Selma Mayor James Perkins Jr. supported the group.’s bid to restore the Brown YMCA.

“Give us a chance to do this right,” Perkins said. “The transition makes sense. If the plan doesn’t work, tear the building down.”

The council that voted yes supported the group to restore the Brown YMCA and gave their reasons for doing so.

“The Brown YMCA has always been beautiful,” Jemison said. “We need to step up and help them.”

The Edmunite Missions plans to tear down the building and build an athletic facility.

Chad McEachern of the Edmunties spoke at the last few work sessions and council meetings, detailing their plan. He talked about taking the dilapidated Brown Y building, demolishing and securing it using the funds to reinvest in the Community by creating outdoor space for the Dr. Michael and Catherine Bullock Community and Recreation Center and provided draft mock-ups.

“We have a place where the kids can go,” Christie Thomas said. “We’re acting  like the Edmunites won’t do anything.”

Perkins replied: “I never said anything about what the Edmunites are doing. I  always applaud what they are doing.”

The council members who voted no, mainly because they feel purchasing the building is a huge financial risk. Perkins rejected that claim.

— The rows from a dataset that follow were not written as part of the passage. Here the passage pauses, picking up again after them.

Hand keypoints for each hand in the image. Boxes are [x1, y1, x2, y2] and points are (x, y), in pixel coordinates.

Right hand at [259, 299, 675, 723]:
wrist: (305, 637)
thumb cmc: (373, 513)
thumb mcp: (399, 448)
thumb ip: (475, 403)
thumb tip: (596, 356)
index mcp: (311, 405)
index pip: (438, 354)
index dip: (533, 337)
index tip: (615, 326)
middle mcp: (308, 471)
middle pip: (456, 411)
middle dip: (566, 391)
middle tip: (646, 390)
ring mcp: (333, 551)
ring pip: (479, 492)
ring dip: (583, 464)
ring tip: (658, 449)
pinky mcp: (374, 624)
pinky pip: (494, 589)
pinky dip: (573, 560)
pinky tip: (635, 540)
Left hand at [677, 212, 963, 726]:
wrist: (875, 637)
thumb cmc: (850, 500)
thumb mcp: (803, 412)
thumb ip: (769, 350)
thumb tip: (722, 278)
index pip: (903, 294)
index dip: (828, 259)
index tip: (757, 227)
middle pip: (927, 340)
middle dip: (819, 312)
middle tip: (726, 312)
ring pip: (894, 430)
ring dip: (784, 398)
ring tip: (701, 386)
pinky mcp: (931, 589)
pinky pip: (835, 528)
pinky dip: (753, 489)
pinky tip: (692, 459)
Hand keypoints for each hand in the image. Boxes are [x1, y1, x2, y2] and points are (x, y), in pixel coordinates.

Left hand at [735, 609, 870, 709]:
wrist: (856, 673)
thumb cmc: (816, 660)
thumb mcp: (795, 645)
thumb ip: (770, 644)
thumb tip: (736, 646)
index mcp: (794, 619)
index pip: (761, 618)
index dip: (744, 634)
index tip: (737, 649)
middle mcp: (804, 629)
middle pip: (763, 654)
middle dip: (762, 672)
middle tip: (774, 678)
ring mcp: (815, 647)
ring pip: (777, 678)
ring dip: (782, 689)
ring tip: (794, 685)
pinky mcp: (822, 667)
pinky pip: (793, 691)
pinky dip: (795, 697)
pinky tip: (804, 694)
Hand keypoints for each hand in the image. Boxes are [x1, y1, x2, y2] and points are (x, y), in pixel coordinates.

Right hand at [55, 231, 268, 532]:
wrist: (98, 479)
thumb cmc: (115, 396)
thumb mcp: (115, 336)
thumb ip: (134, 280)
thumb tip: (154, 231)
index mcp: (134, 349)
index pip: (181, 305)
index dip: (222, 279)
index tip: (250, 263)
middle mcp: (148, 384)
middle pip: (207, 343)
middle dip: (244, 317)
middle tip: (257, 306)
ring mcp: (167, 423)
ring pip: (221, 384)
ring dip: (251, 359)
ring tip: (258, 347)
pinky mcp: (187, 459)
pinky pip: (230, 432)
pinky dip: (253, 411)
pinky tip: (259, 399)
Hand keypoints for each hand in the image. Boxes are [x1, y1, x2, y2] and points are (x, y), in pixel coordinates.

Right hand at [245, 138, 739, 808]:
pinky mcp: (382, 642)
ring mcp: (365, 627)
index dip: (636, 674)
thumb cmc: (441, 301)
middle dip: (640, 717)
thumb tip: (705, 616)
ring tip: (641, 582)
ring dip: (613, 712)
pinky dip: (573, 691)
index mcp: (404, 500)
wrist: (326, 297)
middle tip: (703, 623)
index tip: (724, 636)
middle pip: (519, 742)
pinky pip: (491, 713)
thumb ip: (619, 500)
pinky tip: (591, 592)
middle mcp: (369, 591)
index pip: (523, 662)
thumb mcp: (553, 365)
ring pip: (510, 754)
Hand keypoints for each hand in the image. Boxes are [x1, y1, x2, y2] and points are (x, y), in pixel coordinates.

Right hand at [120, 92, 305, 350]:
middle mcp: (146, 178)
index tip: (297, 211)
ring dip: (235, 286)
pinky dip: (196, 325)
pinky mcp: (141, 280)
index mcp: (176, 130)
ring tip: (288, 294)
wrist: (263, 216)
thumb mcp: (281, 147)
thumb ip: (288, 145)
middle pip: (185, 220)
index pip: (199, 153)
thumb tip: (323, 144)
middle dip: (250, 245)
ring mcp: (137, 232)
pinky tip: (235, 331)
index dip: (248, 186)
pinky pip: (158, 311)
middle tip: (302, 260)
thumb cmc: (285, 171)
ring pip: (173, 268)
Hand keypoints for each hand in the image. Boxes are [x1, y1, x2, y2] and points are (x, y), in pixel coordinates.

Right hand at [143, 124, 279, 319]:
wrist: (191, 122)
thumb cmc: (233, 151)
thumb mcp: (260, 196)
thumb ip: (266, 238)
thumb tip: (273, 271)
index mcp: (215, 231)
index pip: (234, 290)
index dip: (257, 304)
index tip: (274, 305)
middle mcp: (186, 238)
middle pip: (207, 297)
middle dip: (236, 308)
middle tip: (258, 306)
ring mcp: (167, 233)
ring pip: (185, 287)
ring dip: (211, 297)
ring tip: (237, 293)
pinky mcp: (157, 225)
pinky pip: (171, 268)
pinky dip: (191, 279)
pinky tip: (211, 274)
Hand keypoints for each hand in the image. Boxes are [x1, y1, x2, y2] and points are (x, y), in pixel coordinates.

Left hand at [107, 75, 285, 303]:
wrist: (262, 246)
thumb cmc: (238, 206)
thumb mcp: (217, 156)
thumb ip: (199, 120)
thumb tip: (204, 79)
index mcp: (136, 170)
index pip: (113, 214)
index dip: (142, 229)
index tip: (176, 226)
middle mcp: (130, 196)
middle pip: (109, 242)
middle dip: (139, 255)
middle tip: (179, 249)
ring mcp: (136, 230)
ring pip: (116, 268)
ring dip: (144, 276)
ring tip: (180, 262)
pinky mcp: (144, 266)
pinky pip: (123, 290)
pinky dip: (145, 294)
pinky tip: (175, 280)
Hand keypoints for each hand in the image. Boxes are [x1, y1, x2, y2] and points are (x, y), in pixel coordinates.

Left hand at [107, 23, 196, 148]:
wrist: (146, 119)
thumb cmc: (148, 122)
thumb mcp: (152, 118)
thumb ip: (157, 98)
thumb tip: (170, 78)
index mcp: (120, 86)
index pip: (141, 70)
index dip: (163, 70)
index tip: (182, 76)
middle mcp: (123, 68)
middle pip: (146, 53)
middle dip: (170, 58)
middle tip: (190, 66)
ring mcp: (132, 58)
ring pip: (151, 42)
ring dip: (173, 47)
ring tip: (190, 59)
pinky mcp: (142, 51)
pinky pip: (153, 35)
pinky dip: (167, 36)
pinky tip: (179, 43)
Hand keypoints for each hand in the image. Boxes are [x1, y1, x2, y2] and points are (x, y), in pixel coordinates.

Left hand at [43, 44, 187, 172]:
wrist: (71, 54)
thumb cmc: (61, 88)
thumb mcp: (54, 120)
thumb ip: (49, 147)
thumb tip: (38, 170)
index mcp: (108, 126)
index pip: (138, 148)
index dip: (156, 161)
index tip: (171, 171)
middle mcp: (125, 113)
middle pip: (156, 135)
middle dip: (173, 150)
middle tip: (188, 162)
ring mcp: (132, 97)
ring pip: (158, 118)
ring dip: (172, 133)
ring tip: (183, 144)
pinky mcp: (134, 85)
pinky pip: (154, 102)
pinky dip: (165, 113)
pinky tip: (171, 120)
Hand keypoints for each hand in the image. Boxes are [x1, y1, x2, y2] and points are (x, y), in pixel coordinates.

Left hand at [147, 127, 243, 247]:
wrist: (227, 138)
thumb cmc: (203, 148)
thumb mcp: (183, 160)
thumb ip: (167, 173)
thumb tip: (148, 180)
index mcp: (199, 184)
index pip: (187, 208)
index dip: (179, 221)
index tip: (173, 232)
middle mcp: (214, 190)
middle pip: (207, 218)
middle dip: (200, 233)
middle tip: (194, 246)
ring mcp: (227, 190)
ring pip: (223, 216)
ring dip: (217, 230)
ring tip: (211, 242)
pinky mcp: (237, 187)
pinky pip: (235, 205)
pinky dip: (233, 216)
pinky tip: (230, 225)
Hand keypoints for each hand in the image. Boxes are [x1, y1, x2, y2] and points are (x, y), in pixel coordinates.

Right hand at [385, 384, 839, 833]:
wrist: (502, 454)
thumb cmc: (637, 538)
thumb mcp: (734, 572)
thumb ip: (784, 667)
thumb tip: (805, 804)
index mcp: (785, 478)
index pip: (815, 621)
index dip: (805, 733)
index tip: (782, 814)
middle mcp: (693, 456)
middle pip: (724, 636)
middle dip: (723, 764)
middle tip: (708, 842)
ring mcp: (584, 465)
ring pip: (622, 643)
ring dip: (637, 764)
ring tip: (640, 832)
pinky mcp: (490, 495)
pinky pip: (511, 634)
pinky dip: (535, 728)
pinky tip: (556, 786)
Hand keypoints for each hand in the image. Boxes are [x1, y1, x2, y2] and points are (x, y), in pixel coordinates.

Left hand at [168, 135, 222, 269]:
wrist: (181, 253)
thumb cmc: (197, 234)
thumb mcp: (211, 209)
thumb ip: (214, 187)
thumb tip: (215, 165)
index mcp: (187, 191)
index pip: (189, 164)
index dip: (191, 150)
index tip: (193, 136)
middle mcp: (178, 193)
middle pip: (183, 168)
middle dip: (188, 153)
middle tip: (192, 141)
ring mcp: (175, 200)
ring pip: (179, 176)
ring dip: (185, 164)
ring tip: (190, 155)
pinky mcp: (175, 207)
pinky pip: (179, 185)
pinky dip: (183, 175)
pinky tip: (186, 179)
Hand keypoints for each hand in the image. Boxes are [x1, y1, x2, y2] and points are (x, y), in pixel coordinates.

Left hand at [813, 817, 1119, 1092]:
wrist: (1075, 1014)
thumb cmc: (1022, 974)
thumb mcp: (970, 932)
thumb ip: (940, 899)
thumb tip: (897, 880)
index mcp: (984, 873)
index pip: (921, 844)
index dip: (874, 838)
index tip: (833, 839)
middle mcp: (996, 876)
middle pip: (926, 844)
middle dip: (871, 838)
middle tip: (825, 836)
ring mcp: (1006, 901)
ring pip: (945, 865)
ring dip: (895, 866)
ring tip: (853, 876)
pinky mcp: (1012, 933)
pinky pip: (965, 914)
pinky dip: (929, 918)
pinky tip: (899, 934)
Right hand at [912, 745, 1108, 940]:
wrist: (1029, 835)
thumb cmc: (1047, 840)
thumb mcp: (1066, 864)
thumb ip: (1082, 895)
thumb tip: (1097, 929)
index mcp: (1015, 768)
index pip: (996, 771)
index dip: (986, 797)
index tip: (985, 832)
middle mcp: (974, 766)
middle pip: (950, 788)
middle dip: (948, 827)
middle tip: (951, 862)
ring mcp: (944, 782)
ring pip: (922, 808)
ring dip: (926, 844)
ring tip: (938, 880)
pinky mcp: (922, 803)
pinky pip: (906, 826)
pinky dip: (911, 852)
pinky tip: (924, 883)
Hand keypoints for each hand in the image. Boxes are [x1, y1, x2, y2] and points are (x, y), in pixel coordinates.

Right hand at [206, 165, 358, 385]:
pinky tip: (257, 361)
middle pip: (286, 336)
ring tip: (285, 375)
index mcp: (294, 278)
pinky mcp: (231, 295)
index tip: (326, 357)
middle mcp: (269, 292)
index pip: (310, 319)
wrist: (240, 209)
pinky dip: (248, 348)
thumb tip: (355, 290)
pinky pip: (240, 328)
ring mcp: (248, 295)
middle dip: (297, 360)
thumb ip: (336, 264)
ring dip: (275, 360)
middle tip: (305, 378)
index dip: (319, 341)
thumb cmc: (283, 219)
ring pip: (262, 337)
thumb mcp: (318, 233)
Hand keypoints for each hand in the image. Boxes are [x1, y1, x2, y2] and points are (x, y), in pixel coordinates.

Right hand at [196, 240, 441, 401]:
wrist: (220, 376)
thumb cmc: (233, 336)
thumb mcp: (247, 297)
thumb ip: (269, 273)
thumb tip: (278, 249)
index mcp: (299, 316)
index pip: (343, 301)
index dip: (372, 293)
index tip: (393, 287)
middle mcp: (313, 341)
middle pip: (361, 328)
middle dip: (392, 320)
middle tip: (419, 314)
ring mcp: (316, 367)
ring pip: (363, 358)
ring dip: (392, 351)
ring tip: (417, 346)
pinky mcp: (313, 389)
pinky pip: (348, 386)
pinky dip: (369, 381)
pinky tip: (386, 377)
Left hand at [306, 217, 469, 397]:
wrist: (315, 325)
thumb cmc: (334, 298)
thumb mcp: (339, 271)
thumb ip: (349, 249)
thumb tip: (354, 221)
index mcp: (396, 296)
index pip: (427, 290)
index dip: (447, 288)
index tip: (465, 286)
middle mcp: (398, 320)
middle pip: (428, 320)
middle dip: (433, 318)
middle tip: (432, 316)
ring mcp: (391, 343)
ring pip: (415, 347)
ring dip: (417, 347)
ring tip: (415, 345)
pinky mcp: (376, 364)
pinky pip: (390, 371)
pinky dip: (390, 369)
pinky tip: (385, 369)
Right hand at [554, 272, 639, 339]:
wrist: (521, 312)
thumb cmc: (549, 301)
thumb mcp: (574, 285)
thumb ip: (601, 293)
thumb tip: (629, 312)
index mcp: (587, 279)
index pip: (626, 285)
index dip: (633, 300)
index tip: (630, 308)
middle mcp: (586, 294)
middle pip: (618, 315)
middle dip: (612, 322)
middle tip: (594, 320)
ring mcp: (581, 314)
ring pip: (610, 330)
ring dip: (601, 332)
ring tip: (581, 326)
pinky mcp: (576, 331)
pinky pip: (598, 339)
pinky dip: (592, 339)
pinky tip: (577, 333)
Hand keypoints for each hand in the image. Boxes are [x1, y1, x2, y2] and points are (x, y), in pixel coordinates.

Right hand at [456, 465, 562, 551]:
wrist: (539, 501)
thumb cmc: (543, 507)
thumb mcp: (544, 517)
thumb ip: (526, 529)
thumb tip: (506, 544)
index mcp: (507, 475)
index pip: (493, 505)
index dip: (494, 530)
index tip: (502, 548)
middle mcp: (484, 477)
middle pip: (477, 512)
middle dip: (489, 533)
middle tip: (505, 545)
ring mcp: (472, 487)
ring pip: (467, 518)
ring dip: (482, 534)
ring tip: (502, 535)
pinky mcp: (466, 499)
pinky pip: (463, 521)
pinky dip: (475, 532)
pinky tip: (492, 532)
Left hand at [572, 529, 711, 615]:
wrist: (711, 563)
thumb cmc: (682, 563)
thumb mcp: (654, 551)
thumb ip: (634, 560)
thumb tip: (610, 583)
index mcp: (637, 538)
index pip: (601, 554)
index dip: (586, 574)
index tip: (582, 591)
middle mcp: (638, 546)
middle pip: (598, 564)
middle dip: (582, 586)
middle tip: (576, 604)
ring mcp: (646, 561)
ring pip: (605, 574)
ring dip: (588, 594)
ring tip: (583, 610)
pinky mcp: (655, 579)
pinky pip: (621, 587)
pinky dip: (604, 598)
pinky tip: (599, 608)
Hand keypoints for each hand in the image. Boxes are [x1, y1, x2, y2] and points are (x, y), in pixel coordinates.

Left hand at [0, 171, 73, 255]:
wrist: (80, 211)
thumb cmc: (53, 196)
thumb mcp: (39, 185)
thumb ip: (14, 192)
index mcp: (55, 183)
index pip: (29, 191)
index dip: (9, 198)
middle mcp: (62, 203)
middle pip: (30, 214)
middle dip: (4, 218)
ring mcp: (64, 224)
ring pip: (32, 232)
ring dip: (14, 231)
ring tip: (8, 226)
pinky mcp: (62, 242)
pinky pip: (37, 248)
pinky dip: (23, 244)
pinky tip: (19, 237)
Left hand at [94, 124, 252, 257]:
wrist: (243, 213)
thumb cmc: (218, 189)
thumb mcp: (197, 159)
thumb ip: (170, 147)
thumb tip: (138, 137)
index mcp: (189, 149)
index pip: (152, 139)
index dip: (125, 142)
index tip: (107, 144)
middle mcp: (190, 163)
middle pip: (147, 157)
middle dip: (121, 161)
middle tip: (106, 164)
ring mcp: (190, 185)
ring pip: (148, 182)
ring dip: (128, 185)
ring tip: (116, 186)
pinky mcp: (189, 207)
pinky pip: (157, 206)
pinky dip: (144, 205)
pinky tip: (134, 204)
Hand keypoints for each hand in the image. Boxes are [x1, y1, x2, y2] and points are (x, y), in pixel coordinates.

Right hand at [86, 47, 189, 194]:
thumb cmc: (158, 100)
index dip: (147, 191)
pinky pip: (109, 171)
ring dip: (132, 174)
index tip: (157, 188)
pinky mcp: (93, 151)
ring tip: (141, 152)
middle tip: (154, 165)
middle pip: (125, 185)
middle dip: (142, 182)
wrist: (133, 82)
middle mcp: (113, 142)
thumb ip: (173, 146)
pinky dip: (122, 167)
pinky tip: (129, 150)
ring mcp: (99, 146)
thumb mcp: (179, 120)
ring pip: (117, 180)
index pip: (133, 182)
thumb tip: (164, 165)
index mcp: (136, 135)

“I wouldn’t ask the council to buy a property with risk,” Perkins said.

For years, the city of Selma had the option to buy the Brown building for $1 and then transfer to a nonprofit. The only stipulation was the building had to be used for “youth and adult programs and activities.”

Also, the Walker-Johnson YMCA and a fund set aside to restore to Brown YMCA have divided the city’s $2 per night lodging fee, with $1.50 going to help the Walker-Johnson YMCA pay down debt and make capital improvements.